While promoting the final season earlier this year (the ninth of course), the duo were matter-of-fact about saying goodbye, so it’s reassuring to hear that Pemberton got emotional while shooting the finale. A meta-fictional extravaganza containing Easter-egg references to all 55 episodes, it unfolded at a wrap party featuring dozens of former guest stars. “It was so moving to walk into that room,” he says. “It was like your life flashing before your eyes. Everyone had come to Manchester just to be there for us. I teared up a bit the first time we watched the montage in front of that crowd. It felt indulgent, but in a good way.”
Following the recent wrap-up documentary The Party’s Over, Stage Fright will finally close the door on Inside No 9, though not their partnership. Pemberton laughs when I tell him that one of the questions in Google’s “People also ask” box is: “Are Steve Pemberton and Reece Shearsmith friends?”

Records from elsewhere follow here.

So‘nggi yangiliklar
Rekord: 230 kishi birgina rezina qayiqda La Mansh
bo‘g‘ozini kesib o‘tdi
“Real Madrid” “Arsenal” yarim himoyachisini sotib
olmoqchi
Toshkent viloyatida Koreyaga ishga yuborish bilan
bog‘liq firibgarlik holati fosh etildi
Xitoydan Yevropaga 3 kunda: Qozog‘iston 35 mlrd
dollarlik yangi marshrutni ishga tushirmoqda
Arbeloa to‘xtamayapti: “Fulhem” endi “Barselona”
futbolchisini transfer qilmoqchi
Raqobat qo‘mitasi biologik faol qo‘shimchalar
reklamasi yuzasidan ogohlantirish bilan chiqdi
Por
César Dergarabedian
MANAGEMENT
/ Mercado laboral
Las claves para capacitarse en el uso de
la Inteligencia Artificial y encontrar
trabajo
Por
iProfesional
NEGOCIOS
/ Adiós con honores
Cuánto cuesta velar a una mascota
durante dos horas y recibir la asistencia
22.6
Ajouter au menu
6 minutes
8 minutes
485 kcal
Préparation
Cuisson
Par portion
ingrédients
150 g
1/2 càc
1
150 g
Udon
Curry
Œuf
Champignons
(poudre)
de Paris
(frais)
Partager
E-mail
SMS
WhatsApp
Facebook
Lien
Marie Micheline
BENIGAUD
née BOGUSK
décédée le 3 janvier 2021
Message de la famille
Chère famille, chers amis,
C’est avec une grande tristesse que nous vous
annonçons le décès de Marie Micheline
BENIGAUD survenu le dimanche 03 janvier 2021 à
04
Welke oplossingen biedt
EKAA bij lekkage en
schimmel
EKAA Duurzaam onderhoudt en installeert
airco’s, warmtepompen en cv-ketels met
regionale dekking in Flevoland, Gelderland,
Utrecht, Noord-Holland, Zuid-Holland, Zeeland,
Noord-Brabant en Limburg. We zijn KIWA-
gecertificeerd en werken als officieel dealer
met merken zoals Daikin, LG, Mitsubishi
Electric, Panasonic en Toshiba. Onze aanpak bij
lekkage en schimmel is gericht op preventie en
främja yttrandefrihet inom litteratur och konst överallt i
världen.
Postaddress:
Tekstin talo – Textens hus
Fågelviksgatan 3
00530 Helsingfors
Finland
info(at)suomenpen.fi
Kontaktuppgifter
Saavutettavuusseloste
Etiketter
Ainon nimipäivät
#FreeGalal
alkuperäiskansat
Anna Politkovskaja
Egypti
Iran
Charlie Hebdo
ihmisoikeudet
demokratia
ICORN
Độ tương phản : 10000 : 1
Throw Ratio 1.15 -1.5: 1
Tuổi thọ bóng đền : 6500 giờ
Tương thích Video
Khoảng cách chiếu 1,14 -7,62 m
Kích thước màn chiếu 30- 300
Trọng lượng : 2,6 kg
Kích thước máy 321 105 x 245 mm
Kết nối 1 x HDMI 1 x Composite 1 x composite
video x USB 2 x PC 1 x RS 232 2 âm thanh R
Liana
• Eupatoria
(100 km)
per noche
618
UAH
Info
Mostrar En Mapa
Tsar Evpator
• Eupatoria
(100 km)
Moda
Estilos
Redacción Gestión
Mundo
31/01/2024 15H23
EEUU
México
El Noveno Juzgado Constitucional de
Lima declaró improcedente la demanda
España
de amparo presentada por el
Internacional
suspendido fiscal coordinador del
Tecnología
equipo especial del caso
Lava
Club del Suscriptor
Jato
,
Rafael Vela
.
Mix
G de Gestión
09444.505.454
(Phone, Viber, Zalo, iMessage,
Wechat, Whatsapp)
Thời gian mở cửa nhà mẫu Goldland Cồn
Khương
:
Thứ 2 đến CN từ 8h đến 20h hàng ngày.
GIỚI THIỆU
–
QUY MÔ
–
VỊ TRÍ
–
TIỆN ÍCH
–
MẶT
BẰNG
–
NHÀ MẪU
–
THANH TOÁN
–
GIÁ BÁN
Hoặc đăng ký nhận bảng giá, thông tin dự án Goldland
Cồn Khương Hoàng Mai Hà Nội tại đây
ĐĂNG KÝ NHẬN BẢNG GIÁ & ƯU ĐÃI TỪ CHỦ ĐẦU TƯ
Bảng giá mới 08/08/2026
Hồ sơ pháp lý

“We wrote that nasty argument in the last episode and a lot of people were quite upset when we were filming it,” he says. “We are friends in real life. You cannot work with someone for 30 years otherwise. When we’re in a room together writing we laugh a lot. It’s such a joyous thing. We have quite a fluid working relationship but it’s not over.”
Over time, the pair realised that their friendship was Inside No 9’s secret emotional throughline, though at first they experimented with not appearing in every episode. “We didn’t want it to look like, ‘Hey, look at us dressing up every week! We’re the big stars of the show!’ But the longer it went on, the more we became the USP.”
It was a nice revelation for someone who was never desperate to be the main attraction. “From me saying earlier on that I just want people to watch the characters, I kind of get now that people want to see me and Reece.”